Bioinformatics. 2016 Jun 15;32(12):i192-i200. doi: 10.1093/bioinformatics/btw277.
The alignment of sequencing reads to a transcriptome is a common and important step in many RNA-seq analysis tasks. When aligning RNA-seq reads directly to a transcriptome (as is common in the de novo setting or when a trusted reference annotation is available), care must be taken to report the potentially large number of multi-mapping locations per read. This can pose a substantial computational burden for existing aligners, and can considerably slow downstream analysis.

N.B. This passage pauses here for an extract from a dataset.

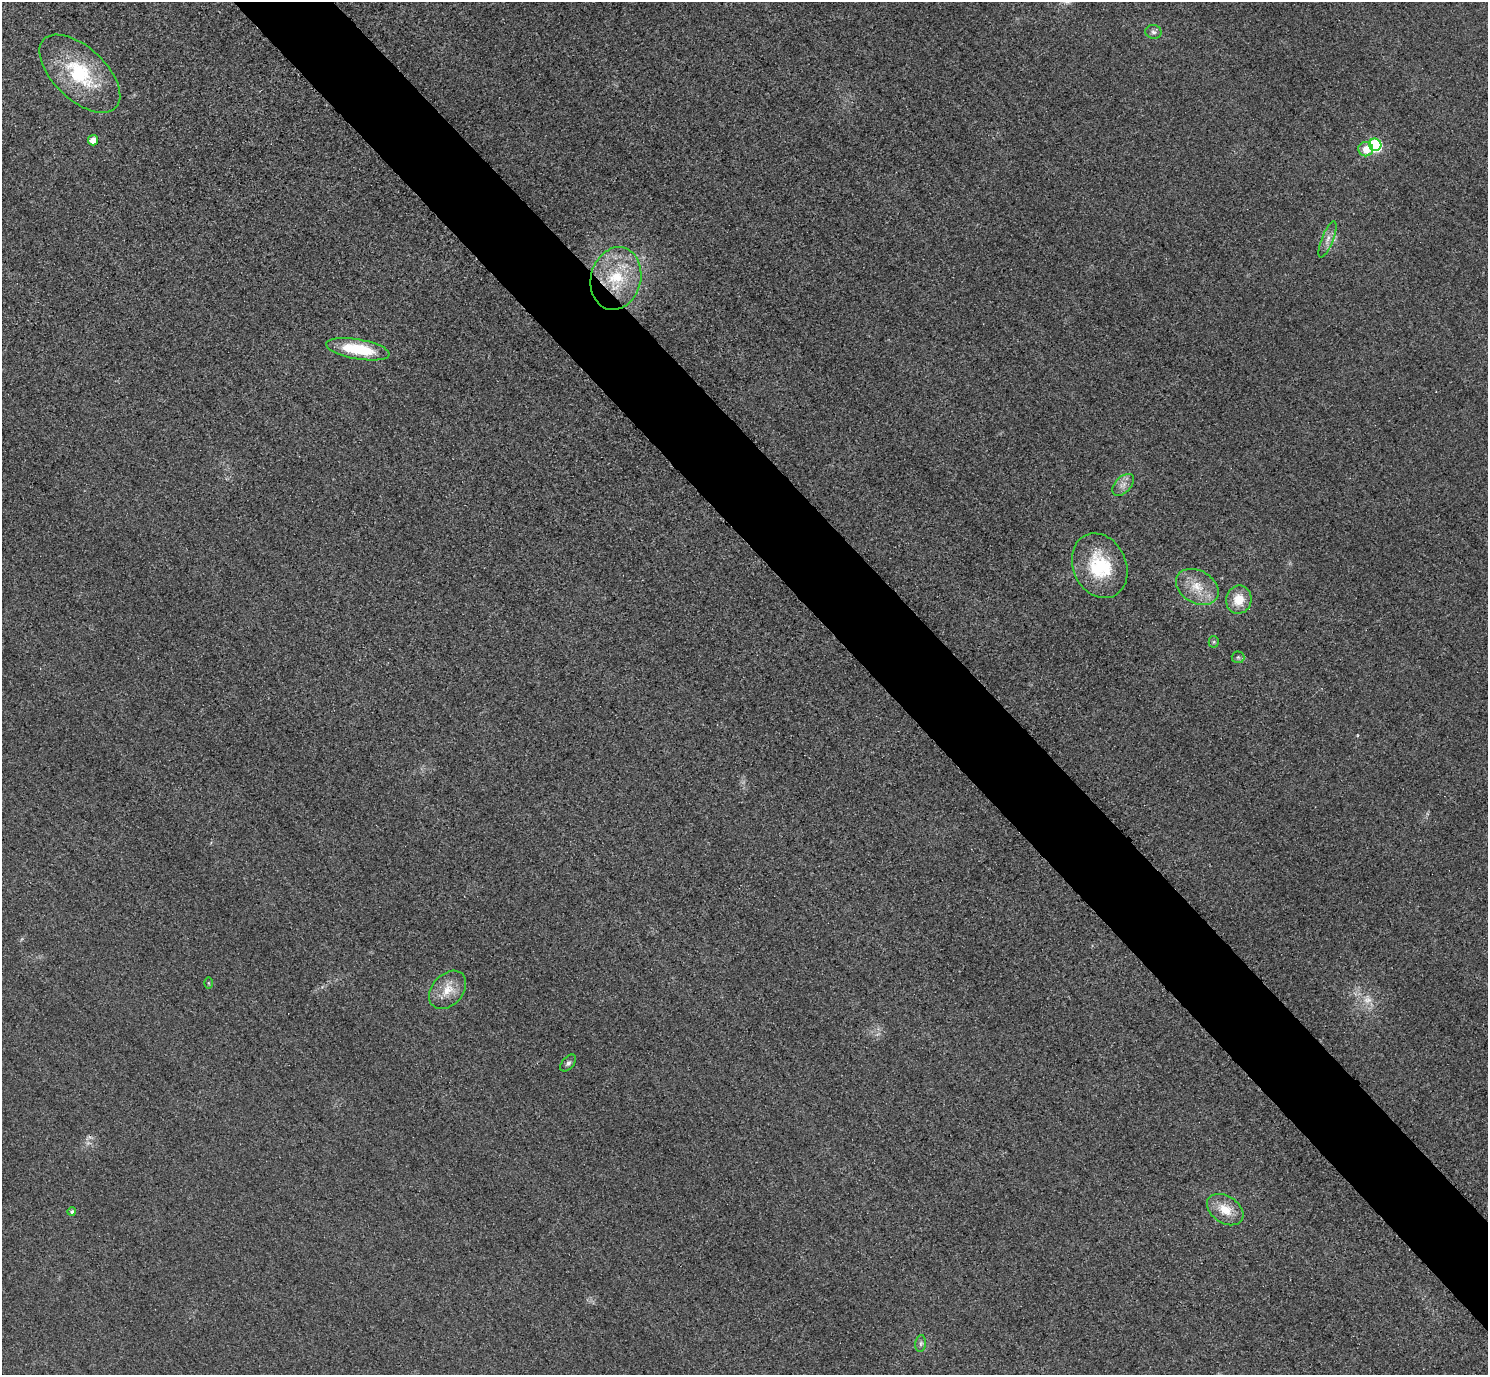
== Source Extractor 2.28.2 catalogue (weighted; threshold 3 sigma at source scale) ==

We introduce a novel concept, quasi-mapping, and an efficient algorithm implementing this approach for mapping sequencing reads to a transcriptome. By attempting only to report the potential loci of origin of a sequencing read, and not the base-to-base alignment by which it derives from the reference, RapMap-our tool implementing quasi-mapping-is capable of mapping sequencing reads to a target transcriptome substantially faster than existing alignment tools. The algorithm we use to implement quasi-mapping uses several efficient data structures and takes advantage of the special structure of shared sequence prevalent in transcriptomes to rapidly provide highly-accurate mapping information. We demonstrate how quasi-mapping can be successfully applied to the problems of transcript-level quantification from RNA-seq reads and the clustering of contigs from de novo assembled transcriptomes into biologically meaningful groups.
RapMap is implemented in C ++11 and is available as open-source software, under GPL v3, at https://github.com/COMBINE-lab/RapMap
Supplementary data are available at Bioinformatics online.
将测序 reads 比对到转录组是许多 RNA-seq 分析任务中常见且重要的一步。当将 RNA-seq reads 直接比对到转录组时(如在从头组装的情况下或有可靠的参考注释时常见的做法),必须注意报告每个 reads 潜在的大量多比对位置。这可能给现有的比对器带来巨大的计算负担,并会显著减慢下游分析的速度。
我们引入了一个新颖的概念——准比对,以及一种实现将测序 reads 比对到转录组的有效算法。通过仅尝试报告测序 reads 的潜在起源位点,而不是其从参考序列派生而来的逐碱基比对,我们实现准比对的工具 RapMap 能够比现有的比对工具更快地将测序 reads 比对到目标转录组。我们用于实现准比对的算法使用了几种高效的数据结构,并利用转录组中普遍存在的共享序列的特殊结构,快速提供高精度的比对信息。我们展示了准比对如何能够成功应用于从 RNA-seq reads 进行转录本水平定量以及将从头组装的转录组中的重叠群聚类为具有生物学意义的组的问题。
RapMap 用 C++11 实现,作为开源软件,遵循 GPL v3 协议,可在 https://github.com/COMBINE-lab/RapMap 获取。
补充数据可在《生物信息学》在线获取。